» **Text passage**
A Bulletproof Culture

By Angelica Wozniak

A map labeled in Polish, showing what appears to be a Kashubian-speaking area in pink, and the surrounding areas in yellow.
Source: Wikimedia Commons
“Cherish the values and the heritage that define your identity”, a notable quote said to the Kashubian people by Pope John Paul II, a quote that deeply resonates within a culture that has been pulled away from prominence and pushed into monotony. Looking back in time, the Kashubs, a people inhabiting Northern Poland in an area near the city of Gdańsk, have both been juggled between Germany and Poland during WWII and have had their culture diluted during post-war Communist times.

During World War II, Poland was struggling to maintain its own identity and language. A whole nation was forced under submission by three different nations wanting more power and land to call their own. Polish and Kashubian were forbidden within what once was the nation of Poland. The consideration of ethnic groups was not a major concern, especially considering the fact that together with the Kashubs, minorities in Poland only constituted a total of 5% of the population during the time of the Second World War, a minimal amount. Therefore, priorities after the war were to try and regain a sense of what it meant to be Polish, with Standard Polish becoming the requirement to be a true Pole. The goal was mono-ethnicity, not cultural diversity, and “Kashubian culture…existed only as a subset of Polish folklore” (Rybińska 138). Discussing minorities was dangerous and considered a taboo, and as Poland was rising from its ashes, Kashubian was beginning to become extinguished.

Near the end of twentieth century, after WWII and Communism, Poland was becoming more modern and urbanized, and inter-generational transmission of Kashubian was on the decline, as the youth of the time were focused on attaining a more successful life. Kashubian started to die out more rapidly, with mostly older generations speaking it. Yet again, it was not considered a priority, and the culture was boiled down to the folkloric memory of farmers and fishermen. Thus, the Kashubs have been stuck in a constant battle contending for the smallest awareness of their dire situation. The Kashubs were fighting for the recognition and support of their culture, their heritage, and most importantly, their identity.

» **Supplied entries**
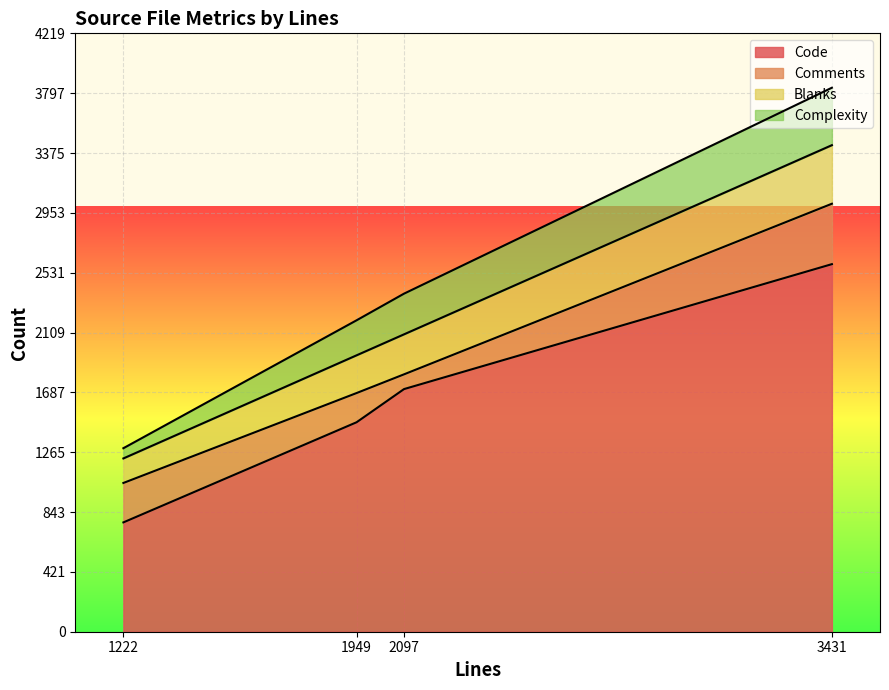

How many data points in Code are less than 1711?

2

--

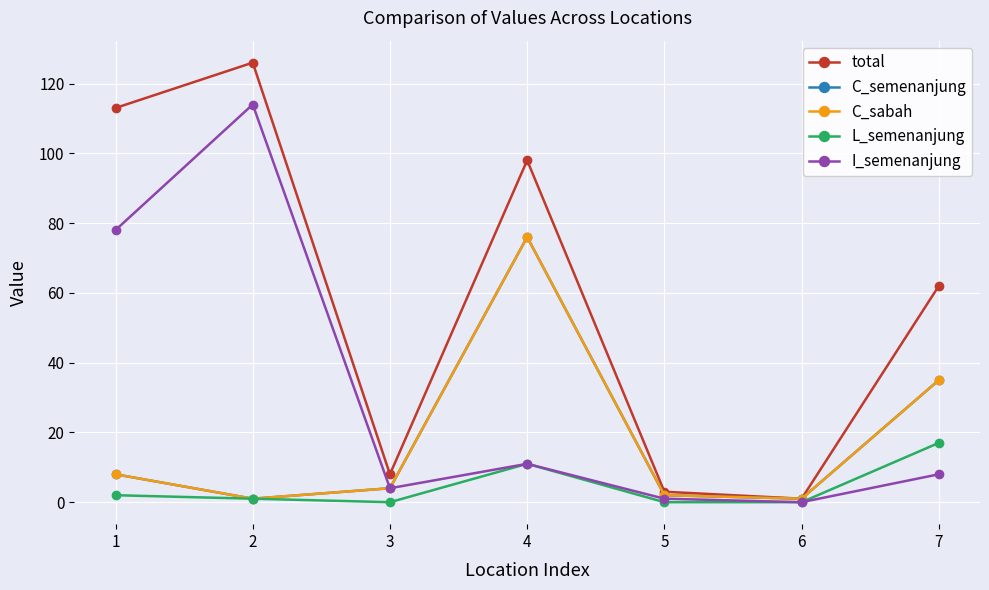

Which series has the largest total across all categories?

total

» **Required work**
List every person named in the Kashubian culture text. The records have no role in what comes next.

» **Exercise response**
Angelica Wozniak, Pope John Paul II, Rybińska